• Extrait choisi:
▼
Malgré l’hétérogénéité des dispositifs dits « participatifs », il semble difficile aujourd’hui de concevoir un projet sans avoir recours à un processus de consultation ou de co-construction. Historiquement, la participation est liée à l’aménagement et à la rénovation urbaine, donc in fine, à la politique de la ville. Elle fait aujourd’hui partie du référentiel d’une majorité de projets politiques, associatifs, citoyens, privés ou publics, et ce dans n’importe quel domaine.

S’inspirant des « luttes urbaines, ouvrières et environnementales à partir des années 1960 » (Gourgues, 2018), la participation s’est peu à peu imposée comme un modèle de gestion des territoires. Avec la loi Démocratie de proximité de 2002, les conseils de quartier deviennent même obligatoires pour les villes de plus de 80 000 habitants. Pour le dire autrement, la participation semble aujourd’hui indissociable de la gestion des affaires publiques.

Parler de participation, c’est aussi utiliser un terme générique qui recouvre des réalités très diverses : entre la simple information, la consultation, la concertation et la codécision, les pratiques et objectifs soutenus ne sont pas les mêmes. En variant les échelles, les publics ou les cadrages (Gourgues, 2018), ces dispositifs prennent des formes très différentes : atelier citoyen, débat (local ou même national), ou d’un conseil de quartier.

 

 

Des rôles à redéfinir, des objectifs à mieux expliquer

 

Tout en déplorant le manque de prise en compte de leur parole, les blocages et temporalités longues ou le manque de clarté de ces dispositifs, les citoyens perçoivent encore assez mal les objectifs visés par la participation et l’efficacité réelle de leur engagement au service d’un projet ou d’une décision. Au-delà des principes sous-tendus, ces dispositifs reposent sur un ensemble de pratiques plus ou moins professionnelles, plus ou moins pertinentes, mais nécessaires, au moins au niveau réglementaire. Ici aussi, les critiques révèlent des incohérences : l’animation de groupe, l’information des participants au juste niveau pour mener le débat et la discussion dans des conditions équitables requièrent des compétences spécifiques, auxquelles les animateurs ne sont pas toujours suffisamment formés.
▲
(Quelques entrées)
▼
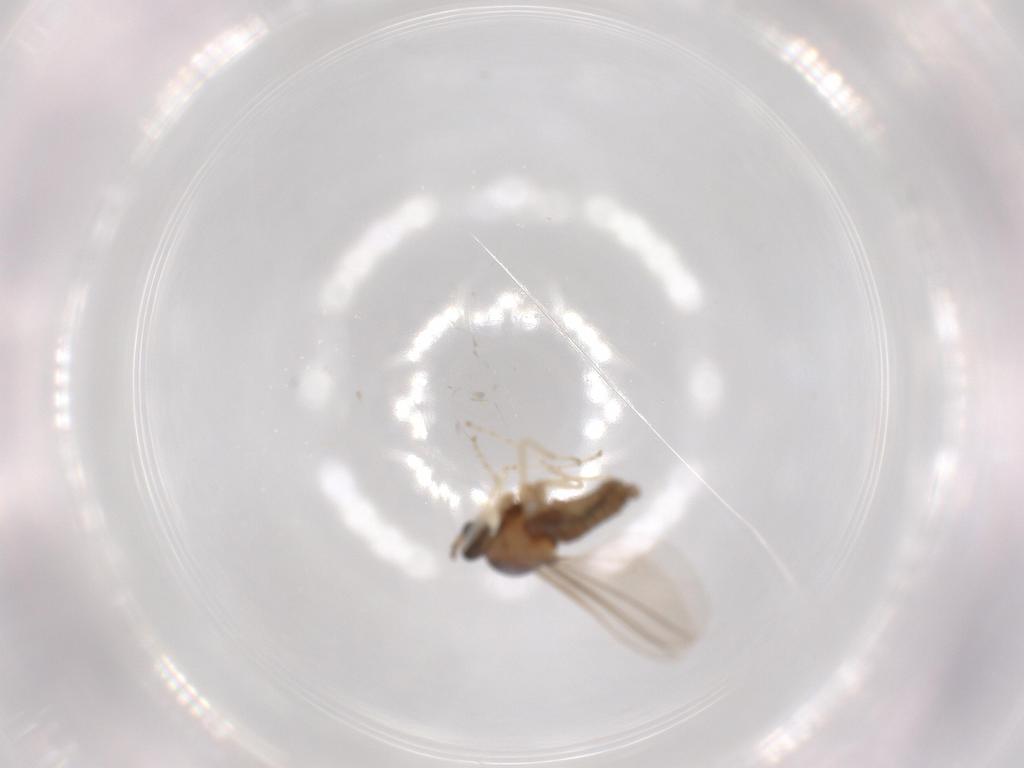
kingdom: Animalia
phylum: Arthropoda
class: Insecta
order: Diptera
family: Cecidomyiidae
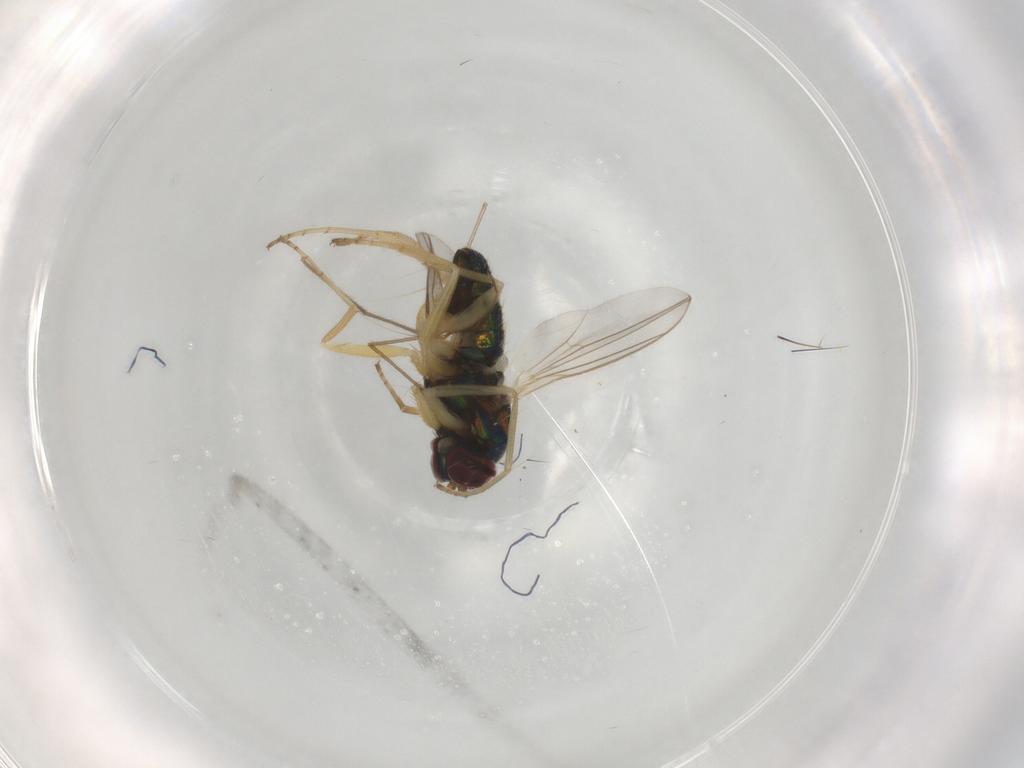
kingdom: Animalia
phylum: Arthropoda
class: Insecta
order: Diptera
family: Dolichopodidae
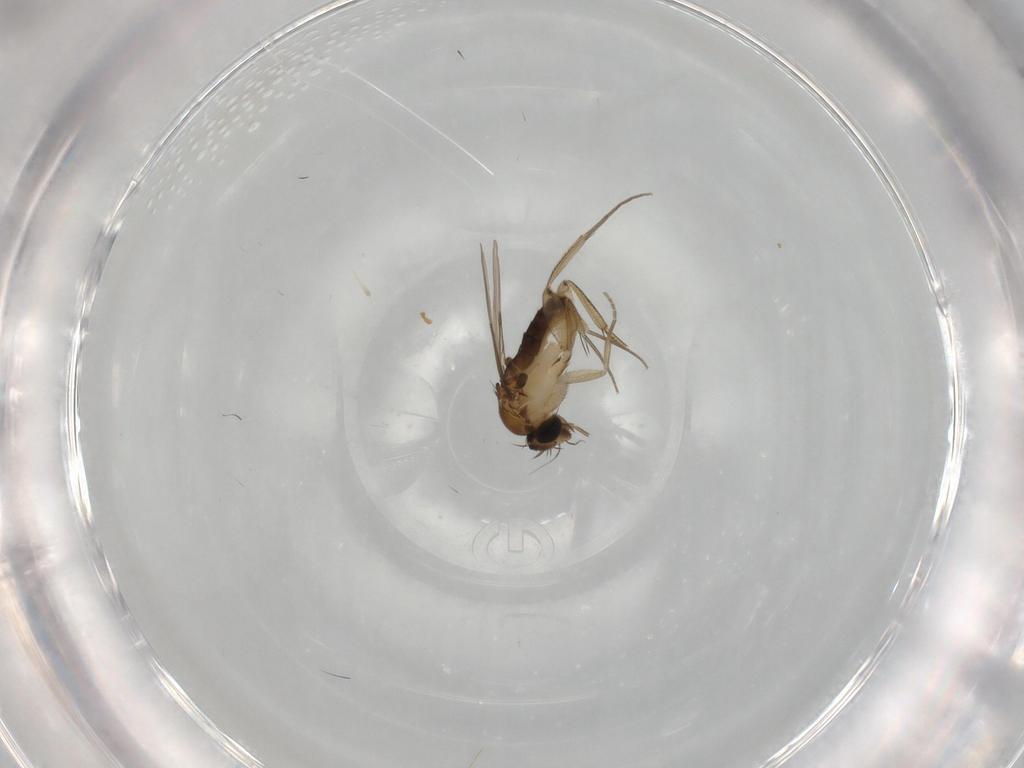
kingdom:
▲
• Consignes de l'exercice:
(a) Pouvez-vous recopier le passage de l'extrait sur la participation citoyenne compris entre « Parler de participation, c’est » et « conseil de quartier. », ces deux bornes incluses ?
(b) Pouvez-vous reprendre l'extrait sur la participation citoyenne là où il s'arrête et en rédiger la suite ?

• Réponses aux consignes:
(a)
Parler de participation, c’est aussi utiliser un terme générique qui recouvre des réalités très diverses : entre la simple information, la consultation, la concertation et la codécision, les pratiques et objectifs soutenus ne sont pas les mêmes. En variant les échelles, les publics ou les cadrages (Gourgues, 2018), ces dispositifs prennent des formes très différentes : atelier citoyen, débat (local ou même national), ou d’un conseil de quartier.

(b)
Toutefois, ces critiques ne sont pas unilatérales. Du côté de ceux qui ont la responsabilité de mettre en œuvre la participation dans le cadre d’une politique publique, les enjeux tout aussi sont forts. D’un point de vue organisationnel, les élus peuvent voir dans ces dispositifs un risque de ralentir l’action. Dans sa forme symbolique, cette méfiance peut aussi prendre la forme d’une délégitimation de leur rôle de représentants, de leur expertise et de leur capacité à prendre des décisions allant dans le sens de l’intérêt collectif. Au-delà de sa mise en œuvre, la participation de toutes et tous nécessite donc de repenser la place que les uns et les autres occupent dans ces processus, ainsi que les enjeux pour chacun de s’y impliquer et les rôles à répartir.

Trop souvent décevante, quel que soit le contexte, la participation pose à la fois la question de la compétence politique (tout le monde est-il compétent pour donner son avis ?) et son corollaire : l’encapacitation des citoyens, nécessaire à la prise de parole de tous. Une critique forte de la participation repose sur l’observation du fait que ceux qui sont à même de se mobiliser sont ceux que l’on entend déjà le plus : les plus revendicatifs, les plus militants, les mieux dotés scolairement et mieux insérés socialement, etc. Il s’agit par ailleurs d’arriver à maintenir la discussion autour d’un projet commun, au-delà des revendications individuelles des participants. À tout point de vue, la mise en œuvre de la participation s’avère complexe, d’autant qu’elle se heurte à des difficultés structurelles : pour écouter vraiment, il faut du temps et des moyens financiers, que les institutions ne semblent pas être toujours prêtes à mettre à disposition.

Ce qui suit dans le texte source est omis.